Request: Every record below is to be restated verbatim, though its images are not.

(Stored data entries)
"""
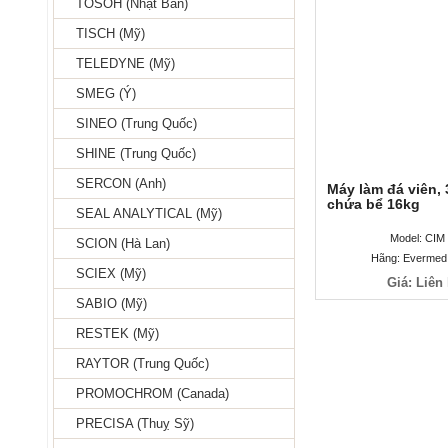
TOSOH (Nhật Bản)
TISCH (Mỹ)
TELEDYNE (Mỹ)
SMEG (Ý)
SINEO (Trung Quốc)
SHINE (Trung Quốc)
SERCON (Anh)
Máy làm đá viên,
sức chứa bể 16
SEAL ANALYTICAL (Mỹ)
Model: CIM
SCION (Hà Lan)
Hãng: Evermed -
SCIEX (Mỹ)
Giá: Liên
SABIO (Mỹ)
RESTEK (Mỹ)
RAYTOR (Trung Quốc)
PROMOCHROM (Canada)
PRECISA (Thuỵ Sỹ)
"""
Solved problem:
TOSOH (Nhật Bản)
TISCH (Mỹ)
TELEDYNE (Mỹ)
SMEG (Ý)
SINEO (Trung Quốc)
SHINE (Trung Quốc)
SERCON (Anh)
Máy làm đá viên,
sức chứa bể 16
SEAL ANALYTICAL (Mỹ)
Model: CIM
SCION (Hà Lan)
Hãng: Evermed -
SCIEX (Mỹ)
Giá: Liên
SABIO (Mỹ)
RESTEK (Mỹ)
RAYTOR (Trung Quốc)
PROMOCHROM (Canada)
PRECISA (Thuỵ Sỹ)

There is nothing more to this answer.